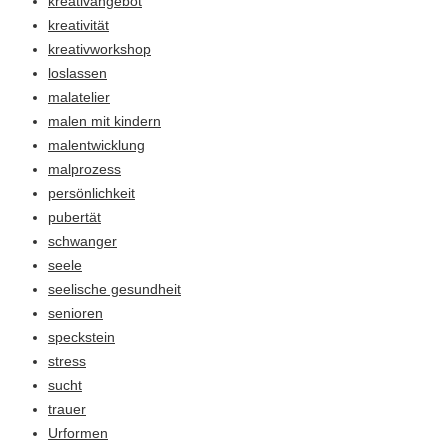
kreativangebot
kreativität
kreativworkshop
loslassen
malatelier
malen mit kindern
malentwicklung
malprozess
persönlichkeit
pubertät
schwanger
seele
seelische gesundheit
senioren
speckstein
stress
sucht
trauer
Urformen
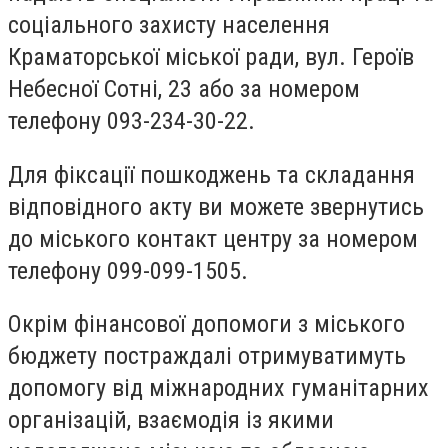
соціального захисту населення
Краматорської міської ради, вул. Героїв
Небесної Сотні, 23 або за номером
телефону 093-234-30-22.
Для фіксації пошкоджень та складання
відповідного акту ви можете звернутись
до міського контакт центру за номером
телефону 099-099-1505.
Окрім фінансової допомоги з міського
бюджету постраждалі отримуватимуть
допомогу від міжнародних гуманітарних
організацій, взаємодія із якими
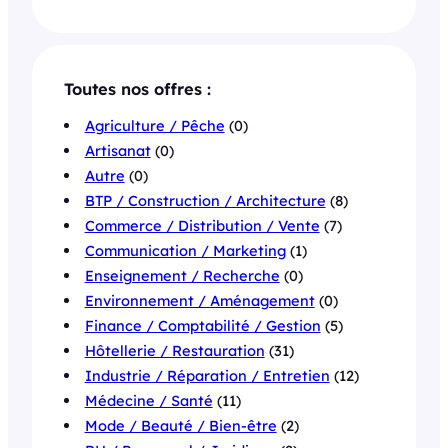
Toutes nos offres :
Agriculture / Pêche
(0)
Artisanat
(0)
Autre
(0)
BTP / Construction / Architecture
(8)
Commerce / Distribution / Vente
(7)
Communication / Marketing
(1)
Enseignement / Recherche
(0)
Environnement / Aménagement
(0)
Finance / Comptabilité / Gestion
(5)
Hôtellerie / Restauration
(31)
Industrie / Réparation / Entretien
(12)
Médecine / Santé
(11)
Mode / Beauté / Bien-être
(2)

- - - -

### Work order
Show every line from the entries above in which the word "телефону" appears.

### Answer below
телефону 093-234-30-22.
телефону 099-099-1505.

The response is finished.